§ EXTRACTED MATERIAL
:::

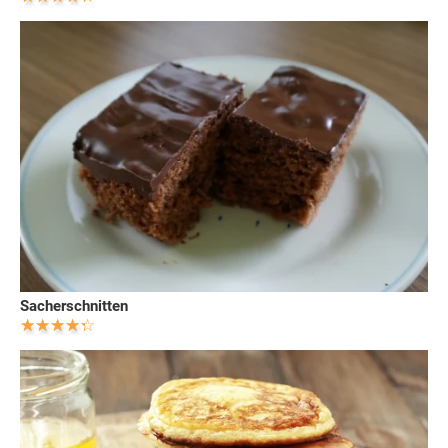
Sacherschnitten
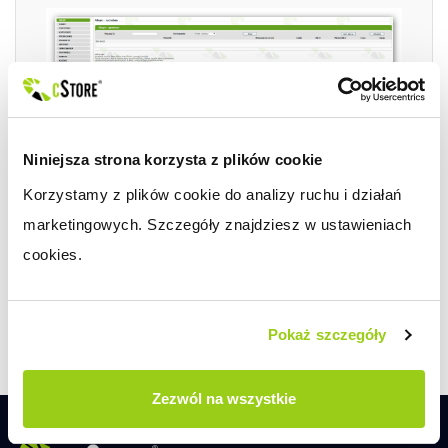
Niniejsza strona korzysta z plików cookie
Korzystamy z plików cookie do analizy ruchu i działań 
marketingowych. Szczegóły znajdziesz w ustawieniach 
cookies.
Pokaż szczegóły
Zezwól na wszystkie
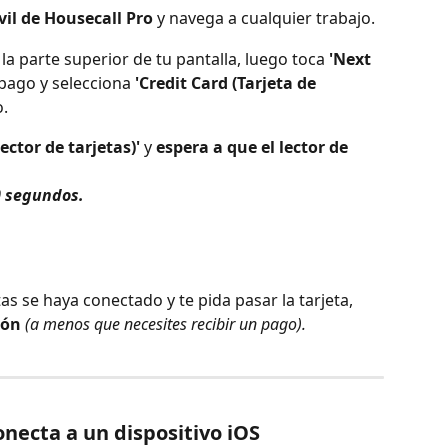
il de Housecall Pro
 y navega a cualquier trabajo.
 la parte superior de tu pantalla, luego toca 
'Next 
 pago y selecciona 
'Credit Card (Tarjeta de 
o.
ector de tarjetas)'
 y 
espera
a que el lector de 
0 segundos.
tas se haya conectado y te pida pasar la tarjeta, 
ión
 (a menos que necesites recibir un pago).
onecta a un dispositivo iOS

:::

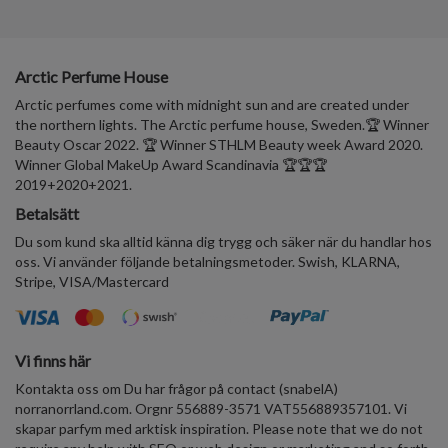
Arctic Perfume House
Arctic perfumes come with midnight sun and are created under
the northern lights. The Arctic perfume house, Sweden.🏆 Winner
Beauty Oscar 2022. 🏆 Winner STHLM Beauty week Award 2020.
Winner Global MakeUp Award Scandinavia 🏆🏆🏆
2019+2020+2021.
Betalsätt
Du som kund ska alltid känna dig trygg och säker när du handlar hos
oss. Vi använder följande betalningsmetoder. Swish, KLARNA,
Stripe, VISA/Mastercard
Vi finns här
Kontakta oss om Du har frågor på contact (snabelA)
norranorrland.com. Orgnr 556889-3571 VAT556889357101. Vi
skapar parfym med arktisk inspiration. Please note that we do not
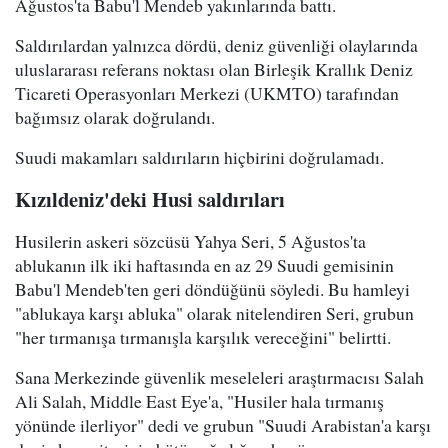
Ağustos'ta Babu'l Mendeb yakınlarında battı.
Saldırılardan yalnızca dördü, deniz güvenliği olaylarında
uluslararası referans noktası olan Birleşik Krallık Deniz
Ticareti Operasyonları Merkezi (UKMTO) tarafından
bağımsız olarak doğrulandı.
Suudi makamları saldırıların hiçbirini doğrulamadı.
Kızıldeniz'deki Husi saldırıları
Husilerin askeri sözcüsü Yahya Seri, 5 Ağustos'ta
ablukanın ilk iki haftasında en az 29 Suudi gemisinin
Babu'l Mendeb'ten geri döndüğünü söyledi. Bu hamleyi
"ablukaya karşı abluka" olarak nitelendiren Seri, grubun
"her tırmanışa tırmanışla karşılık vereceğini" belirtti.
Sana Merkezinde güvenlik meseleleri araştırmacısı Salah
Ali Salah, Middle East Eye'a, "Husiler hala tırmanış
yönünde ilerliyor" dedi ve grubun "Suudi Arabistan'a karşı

:::

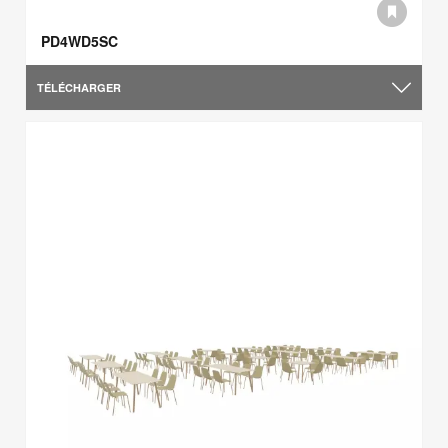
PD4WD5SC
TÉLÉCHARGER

:::

§ TASK PROMPT
Copy only these lines from the records above, exactly: the one with "Kontakta oss om", the one with "Ağustos'ta Babu'l Mendeb yakınlarında battı.", and those between. Skip the pictures.

§ SOLUTION FOR THIS PROBLEM
Kontakta oss om Du har frågor på contact (snabelA)
norranorrland.com. Orgnr 556889-3571 VAT556889357101. Vi
skapar parfym med arktisk inspiration. Please note that we do not
Ağustos'ta Babu'l Mendeb yakınlarında battı.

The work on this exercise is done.